Not surprisingly, most policies and programs either failed or produced relatively limited success. Valuable resources were wasted. Important needs were unmet.

Again, the next 25 years can and must be different and better. A new model needs to be put into play that greatly improves the policies and programs we so desperately need. Does such a “reducing vulnerability” model or set of models exist? Why haven’t we used them before now? What makes them better? Are they truly ready for “prime time”?

Fuller answers to these questions will come in another venue, but let me respond with the basics. The underlying models and tools for addressing outcomes, human behavior, and personal and external factors have existed for over 30 years. Only recently have these been integrated into operational models for reducing vulnerability.

So, why haven’t they been used? A key limitation to their use has been the lack of necessary data on personal and external factors to drive the models and their application for policies and programs. In addition, they have been restricted by our limited knowledge of human behavior and its determinants. Further, policymakers have been more comfortable with simpler models focusing on single issues.
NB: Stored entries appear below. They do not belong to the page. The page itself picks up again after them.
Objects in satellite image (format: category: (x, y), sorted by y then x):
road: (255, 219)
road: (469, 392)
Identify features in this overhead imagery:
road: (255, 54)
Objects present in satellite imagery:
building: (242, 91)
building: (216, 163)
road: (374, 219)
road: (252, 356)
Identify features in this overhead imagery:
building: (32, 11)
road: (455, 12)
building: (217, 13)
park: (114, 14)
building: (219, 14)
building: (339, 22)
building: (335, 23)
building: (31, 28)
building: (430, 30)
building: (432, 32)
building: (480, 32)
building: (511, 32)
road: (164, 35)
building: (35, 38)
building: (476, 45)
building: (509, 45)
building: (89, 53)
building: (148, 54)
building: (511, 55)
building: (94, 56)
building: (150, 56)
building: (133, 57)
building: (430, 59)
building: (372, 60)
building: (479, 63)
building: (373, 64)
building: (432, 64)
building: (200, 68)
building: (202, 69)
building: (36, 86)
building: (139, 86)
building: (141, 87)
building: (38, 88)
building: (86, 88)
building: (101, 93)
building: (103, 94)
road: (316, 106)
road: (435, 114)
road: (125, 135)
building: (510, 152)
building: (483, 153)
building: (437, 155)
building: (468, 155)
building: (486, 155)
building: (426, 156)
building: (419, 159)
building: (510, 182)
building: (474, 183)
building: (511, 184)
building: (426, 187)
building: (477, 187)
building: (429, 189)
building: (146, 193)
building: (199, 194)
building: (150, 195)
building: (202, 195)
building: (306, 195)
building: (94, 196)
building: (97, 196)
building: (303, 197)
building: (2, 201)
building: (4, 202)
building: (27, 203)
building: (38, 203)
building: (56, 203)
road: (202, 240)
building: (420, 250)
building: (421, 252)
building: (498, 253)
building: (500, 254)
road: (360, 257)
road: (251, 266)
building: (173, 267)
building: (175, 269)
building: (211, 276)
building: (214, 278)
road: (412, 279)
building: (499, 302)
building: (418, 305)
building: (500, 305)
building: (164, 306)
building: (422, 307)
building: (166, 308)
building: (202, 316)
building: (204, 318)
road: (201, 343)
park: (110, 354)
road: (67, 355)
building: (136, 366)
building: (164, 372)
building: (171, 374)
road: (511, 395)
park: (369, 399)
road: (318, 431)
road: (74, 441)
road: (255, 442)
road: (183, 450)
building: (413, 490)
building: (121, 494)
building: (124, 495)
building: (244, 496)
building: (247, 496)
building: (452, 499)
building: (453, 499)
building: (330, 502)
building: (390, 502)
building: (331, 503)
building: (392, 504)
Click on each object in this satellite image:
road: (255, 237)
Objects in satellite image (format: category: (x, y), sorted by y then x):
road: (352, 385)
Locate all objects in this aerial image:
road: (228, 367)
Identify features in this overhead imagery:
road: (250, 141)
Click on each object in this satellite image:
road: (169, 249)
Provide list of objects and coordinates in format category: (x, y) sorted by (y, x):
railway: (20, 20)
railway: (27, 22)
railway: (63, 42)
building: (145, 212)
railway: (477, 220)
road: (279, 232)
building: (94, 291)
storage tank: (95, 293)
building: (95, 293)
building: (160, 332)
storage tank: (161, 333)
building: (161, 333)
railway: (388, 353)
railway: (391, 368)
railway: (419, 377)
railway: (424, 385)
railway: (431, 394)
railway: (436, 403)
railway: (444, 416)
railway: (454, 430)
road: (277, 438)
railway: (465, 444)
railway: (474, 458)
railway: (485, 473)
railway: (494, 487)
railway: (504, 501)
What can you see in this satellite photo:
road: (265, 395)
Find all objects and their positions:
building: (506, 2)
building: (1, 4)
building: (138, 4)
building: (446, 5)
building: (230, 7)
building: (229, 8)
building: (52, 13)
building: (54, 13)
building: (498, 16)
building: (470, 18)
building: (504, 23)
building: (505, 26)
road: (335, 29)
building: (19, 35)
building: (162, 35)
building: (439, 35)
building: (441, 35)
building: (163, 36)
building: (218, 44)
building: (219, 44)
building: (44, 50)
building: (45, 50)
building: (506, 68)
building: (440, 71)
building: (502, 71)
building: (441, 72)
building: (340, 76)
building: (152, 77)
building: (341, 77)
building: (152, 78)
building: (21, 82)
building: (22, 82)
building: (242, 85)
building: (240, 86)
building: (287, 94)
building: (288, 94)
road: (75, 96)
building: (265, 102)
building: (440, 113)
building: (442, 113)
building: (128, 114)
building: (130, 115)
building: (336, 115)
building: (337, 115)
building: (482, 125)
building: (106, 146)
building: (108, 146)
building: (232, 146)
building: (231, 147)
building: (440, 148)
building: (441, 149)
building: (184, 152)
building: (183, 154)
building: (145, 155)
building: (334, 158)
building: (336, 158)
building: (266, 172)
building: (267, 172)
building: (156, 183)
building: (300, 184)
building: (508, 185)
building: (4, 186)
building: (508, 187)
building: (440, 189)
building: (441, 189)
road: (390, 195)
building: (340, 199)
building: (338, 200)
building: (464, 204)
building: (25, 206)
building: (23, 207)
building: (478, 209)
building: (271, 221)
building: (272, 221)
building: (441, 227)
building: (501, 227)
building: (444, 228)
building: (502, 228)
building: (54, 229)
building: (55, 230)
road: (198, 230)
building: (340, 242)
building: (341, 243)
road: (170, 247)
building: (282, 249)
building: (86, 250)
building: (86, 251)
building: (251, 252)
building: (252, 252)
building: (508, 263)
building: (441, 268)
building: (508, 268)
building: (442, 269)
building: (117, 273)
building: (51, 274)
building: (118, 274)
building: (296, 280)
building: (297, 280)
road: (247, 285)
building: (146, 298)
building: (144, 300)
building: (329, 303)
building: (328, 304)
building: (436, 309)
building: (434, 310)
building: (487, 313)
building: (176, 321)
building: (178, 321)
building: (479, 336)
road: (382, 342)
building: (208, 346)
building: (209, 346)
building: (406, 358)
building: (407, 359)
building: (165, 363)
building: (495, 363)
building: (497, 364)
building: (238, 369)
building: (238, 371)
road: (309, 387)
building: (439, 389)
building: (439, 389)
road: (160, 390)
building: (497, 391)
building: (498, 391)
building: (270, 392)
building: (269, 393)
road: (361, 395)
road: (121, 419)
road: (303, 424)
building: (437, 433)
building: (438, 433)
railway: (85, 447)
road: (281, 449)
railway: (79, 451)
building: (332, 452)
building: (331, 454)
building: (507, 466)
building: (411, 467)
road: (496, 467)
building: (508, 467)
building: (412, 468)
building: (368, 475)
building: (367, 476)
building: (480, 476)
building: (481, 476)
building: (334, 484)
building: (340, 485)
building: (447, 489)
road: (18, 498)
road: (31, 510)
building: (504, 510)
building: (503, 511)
Why are these models better? First, they are person-centered models where the analysis and the policy/program design are focused on individuals. In the case of the United States, that is as many as 300 million very different individuals. Second, they address human behavior as integral to the success of any policy or program. Much progress has been made in this area with much more yet to come.

Third, they can handle multiple issues simultaneously in a more comprehensive and systematic way. This helps us better target and coordinate the use of scarce resources. Fourth, they are outcomes-oriented while incorporating the processes and measures producing those outcomes.

But are they really ready for “prime time”? My cynical reply is: “Compared to what?” Sadly, the current models have repeatedly demonstrated they are not sufficiently successful in “prime time.” In any case, we are not discarding current policy and program models; we are going to use the best of them in a more integrated, systematic, person-centered way.

To more directly answer the question, “reducing vulnerability” models are ready for “prime time”. First, they and their underlying models have existed and been used for some time. We are just using them better and more systematically. Second, the individual-level data (subject to strong privacy protection) are sufficient to begin while we continue to develop better data. Third, the human-behavior models are sufficient to start but need to get much better. Fourth, these models are capable today of helping us more successfully tackle multiple issues within and across individuals.

Again, Health Affairs deserves much credit for 25 years of shining light on the vulnerability issue. But, it is the next 25 years over which reducing vulnerability can really happen. I trust that Health Affairs is in this for the long haul and for truly reducing vulnerability in America and beyond.